Namun setelah menjadi Presiden, Gus Dur 'terpaksa' harus mengalah dan berkenan membuka MTQN ke-19 di Palu.

Dalam kesempatan itu, ia mengungkap alasannya tak setuju karena MTQ seringkali hanya terkesan sebagai ajang lomba dan pamer kepintaran. Kalaupun ada pemahaman terhadap ayat Alquran, itu pun dinilai masih belum menyentuh esensi dari nilai-nilai yang terkandung dalam Alquran.

Di hadapan para kafilah MTQ dan ribuan warga Palu, Gus Dur mengungkapkan, ''Makanya saya datang untuk membuka MTQ XIX di Palu ini. MTQ adalah ajang agar kita mulai memikirkan umat. Dan pemerintah menjadi pendorong kegiatan agar umat ini bangkit.
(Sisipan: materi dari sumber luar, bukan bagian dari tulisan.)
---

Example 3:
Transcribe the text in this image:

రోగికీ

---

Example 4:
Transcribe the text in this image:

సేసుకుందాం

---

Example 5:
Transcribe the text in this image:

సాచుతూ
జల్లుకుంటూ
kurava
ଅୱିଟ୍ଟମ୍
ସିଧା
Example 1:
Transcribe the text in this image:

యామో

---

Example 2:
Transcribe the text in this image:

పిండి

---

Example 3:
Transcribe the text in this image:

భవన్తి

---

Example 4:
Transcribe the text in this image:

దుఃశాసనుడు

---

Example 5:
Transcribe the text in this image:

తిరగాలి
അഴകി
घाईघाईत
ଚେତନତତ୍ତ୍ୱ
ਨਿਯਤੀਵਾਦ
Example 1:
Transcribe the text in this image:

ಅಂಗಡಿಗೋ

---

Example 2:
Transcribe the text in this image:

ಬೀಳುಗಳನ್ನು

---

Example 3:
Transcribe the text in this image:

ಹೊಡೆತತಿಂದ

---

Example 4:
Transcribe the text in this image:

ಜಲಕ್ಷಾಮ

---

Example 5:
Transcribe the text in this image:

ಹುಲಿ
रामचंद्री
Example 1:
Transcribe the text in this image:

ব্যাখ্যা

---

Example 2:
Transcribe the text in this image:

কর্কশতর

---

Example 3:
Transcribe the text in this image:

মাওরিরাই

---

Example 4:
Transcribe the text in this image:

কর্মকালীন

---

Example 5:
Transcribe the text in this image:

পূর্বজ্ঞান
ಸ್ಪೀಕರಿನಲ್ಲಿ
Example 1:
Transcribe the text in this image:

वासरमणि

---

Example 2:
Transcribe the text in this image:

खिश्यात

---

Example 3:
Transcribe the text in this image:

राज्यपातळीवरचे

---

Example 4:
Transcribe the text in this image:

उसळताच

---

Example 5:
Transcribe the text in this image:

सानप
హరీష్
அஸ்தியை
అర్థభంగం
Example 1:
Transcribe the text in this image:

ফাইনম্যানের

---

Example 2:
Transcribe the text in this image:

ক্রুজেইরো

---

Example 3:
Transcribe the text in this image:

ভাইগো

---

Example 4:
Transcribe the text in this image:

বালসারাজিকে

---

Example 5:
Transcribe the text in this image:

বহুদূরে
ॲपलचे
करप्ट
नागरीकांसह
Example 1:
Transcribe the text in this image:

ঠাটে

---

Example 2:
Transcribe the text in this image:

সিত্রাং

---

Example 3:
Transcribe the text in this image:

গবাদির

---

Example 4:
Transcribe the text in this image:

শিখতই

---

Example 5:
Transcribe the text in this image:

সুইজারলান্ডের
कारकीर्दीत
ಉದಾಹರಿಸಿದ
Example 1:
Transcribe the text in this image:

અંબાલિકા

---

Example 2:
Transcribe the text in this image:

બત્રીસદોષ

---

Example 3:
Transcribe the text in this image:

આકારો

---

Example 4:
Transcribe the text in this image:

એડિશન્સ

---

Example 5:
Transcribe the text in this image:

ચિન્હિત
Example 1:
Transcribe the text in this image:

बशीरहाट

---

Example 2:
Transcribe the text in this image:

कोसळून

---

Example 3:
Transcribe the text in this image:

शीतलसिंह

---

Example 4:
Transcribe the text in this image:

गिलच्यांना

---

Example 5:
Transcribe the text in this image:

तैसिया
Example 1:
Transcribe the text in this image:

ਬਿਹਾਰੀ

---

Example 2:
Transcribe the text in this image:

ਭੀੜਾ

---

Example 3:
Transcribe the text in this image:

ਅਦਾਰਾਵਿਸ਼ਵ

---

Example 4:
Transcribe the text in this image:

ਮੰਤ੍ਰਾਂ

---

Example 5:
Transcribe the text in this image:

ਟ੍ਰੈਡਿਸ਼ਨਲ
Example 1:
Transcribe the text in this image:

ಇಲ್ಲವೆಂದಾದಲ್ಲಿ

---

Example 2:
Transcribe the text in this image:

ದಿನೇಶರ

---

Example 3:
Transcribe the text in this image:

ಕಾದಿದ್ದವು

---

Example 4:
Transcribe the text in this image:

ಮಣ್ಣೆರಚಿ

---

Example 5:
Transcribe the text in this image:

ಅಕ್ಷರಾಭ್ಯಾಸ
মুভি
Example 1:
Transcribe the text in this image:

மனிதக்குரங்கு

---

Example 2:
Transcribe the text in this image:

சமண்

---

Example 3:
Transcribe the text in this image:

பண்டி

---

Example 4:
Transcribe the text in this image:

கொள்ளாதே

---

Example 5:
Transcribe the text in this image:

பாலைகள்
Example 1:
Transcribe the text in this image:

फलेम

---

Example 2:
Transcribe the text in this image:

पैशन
Karena, pemerintah sekarang bukan lagi panglima, tapi orangtua yang mendorong,'' papar mantan Ketua Fordem itu.

Tokoh yang memproklamirkan diri suka dengan perbedaan itu menilai, memahami Alquran acapkali menimbulkan berbagai perbedaan penafsiran. Perbedaan penafsiran itu bukan hanya pada ayat-ayat Alquran, tapi juga yang lain seperti Hadis dan kitab karya para ulama salaf. Jika potensi perbedaan itu dieliminir oleh pemerintah, maka pesan-pesan dalam Alquran akan tergeser dan memunculkan keseragaman. Kesamaan yang dipaksakan inilah yang membuat Gus Dur kurang setuju.
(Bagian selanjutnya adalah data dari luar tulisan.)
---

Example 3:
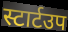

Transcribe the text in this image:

स्टार्टउप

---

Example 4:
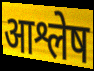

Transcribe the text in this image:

आश्लेष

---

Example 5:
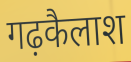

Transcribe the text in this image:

गढ़कैलाश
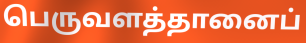
பெருவளத்தானைப்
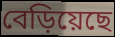
বেড়িয়েছে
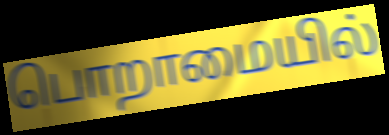
பொறாமையில்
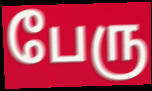
பேரு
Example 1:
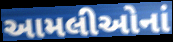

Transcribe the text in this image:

આમલીઓનાં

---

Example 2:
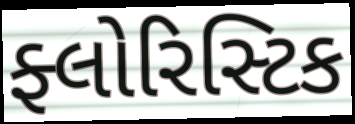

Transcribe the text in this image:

ફ્લોરિસ્ટિક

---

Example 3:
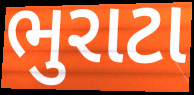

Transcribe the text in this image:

ભુરાટા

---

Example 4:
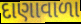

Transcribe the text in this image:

દાણાવાળા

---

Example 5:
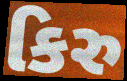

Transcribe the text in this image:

કિરુ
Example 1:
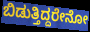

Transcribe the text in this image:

ಬಿಡುತ್ತಿದ್ದರೇನೋ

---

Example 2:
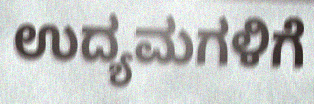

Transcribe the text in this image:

ಉದ್ಯಮಗಳಿಗೆ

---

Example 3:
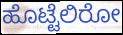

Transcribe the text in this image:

ಹೊಟ್ಟೆಲಿರೋ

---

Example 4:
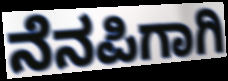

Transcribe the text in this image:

ನೆನಪಿಗಾಗಿ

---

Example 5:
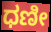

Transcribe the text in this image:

ಧಣೀ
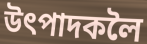
উৎপাদকলৈ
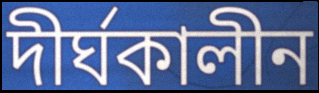
দীর্ঘকালীন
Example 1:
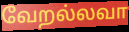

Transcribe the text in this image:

வேறல்லவா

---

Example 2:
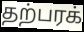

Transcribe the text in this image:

தற்பரக்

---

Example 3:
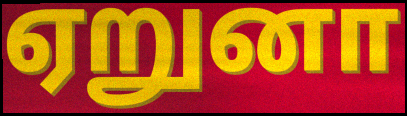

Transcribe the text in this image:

ஏறுனா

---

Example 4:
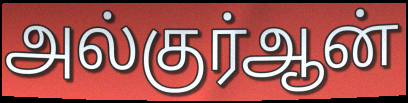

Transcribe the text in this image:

Menilik pesan-pesan yang disampaikan dalam Alquran, Gus Dur melihat bahwa bangsa Indonesia sudah waktunya untuk memberanikan diri berbeda pendapat. Termasuk keberadaan MTQN juga dijadikan sebagai ajang perdebatan dari berbagai pendapat yang seringkali berbeda, ''Kalau mau dewasa, kita harus mau berbeda pendapat. Jika demikian, maka MTQ harus dijadikan sebagai ajang beda pendapat, bukan persamaan pendapat. Ini penting,'' ujarnya.

Kontroversi yang lain, untuk memahami Alquran, Gus Dur justru keluar dari tradisinya sendiri. Sebagai warga NU, ia mengaku memahami Alquran dari karya orang Barat melalui sebuah buku berjudul 'Istilah-Istilah Komersial Teologis dalam Alquran'. Meski tergolong nyeleneh, ternyata Gus Dur mengaku memperoleh inspirasi tambahan untuk memahami Alquran melalui karya non-Muslim itu. Sebab, sarjana Barat itu justru melihat Alquran dari nilai-nilai perniagaan.
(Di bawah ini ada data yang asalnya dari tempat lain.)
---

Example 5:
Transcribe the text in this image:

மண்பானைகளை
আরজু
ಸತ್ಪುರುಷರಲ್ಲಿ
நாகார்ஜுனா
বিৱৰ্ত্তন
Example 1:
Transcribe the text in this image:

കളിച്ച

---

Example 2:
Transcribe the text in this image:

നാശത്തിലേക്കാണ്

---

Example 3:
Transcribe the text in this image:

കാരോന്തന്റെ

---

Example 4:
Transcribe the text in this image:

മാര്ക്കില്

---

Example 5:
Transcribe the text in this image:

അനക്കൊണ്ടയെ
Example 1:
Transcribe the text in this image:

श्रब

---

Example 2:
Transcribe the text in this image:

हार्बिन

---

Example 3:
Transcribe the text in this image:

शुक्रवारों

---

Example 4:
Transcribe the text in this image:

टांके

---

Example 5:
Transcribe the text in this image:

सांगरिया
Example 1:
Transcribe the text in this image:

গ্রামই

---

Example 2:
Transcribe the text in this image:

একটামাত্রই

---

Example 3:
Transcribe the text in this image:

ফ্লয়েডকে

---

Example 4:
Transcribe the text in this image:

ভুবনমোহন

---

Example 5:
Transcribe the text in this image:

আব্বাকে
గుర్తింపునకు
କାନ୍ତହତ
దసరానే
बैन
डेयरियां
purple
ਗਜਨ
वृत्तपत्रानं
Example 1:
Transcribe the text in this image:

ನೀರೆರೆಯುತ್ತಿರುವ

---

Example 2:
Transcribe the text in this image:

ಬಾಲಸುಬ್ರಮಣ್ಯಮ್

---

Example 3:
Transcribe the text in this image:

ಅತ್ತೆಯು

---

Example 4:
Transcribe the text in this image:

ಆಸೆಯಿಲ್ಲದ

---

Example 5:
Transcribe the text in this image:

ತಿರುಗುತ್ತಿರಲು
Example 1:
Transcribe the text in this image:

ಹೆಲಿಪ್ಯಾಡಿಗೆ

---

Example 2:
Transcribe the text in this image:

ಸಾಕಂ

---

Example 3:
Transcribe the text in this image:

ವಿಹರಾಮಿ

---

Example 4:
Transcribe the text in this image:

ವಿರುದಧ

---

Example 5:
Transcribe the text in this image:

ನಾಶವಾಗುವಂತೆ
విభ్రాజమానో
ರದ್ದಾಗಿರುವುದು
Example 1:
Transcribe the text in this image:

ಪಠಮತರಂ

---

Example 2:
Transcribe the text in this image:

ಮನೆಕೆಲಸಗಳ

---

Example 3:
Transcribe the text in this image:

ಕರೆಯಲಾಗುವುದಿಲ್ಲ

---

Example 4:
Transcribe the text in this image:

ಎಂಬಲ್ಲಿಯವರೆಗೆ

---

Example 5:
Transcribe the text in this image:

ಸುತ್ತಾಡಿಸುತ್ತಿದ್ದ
''Di sini ada catatan. Pertama, Islam adalah agama yang benar. Kedua, dalam ayat itu digunakan kata yang 'merugi niaganya'. Yang dimaksudkan adalah orang yang tidak memiliki keimanan Islam. Istilah halus itu diungkapkan dalam komersial. Ayat lain menyebutkan, barang siapa yang menghutangi Allah dengan hutang yang baik, dia akan dilipatgandakan balasannya. Memangnya kita mau nagih ke Tuhan di akhirat. Tidak mungkin. Itu artinya, pengembalian sebagai suatu istilah perdagangan untuk suatu hal yang halus.''

Dari situlah, ia berharap, hendaknya MTQN bukan hanya sekadar menjadi ajang lomba, tapi juga sekaligus menjadi peluang untuk melakukan kajian yang mendalam terhadap Alquran. Pada tahap berikutnya, kajian serupa juga seharusnya berlaku untuk Hadis. Hanya saja, Gus Dur tak mampu menyembunyikan kekecewaannya karena banyak naskah-naskah kuno yang tak disentuh lagi, misalnya di Ternate, Goa, Bacan, dan beberapa sentra Islam yang lain. Semua naskah itu, katanya, hanya menjadi hiasan belaka.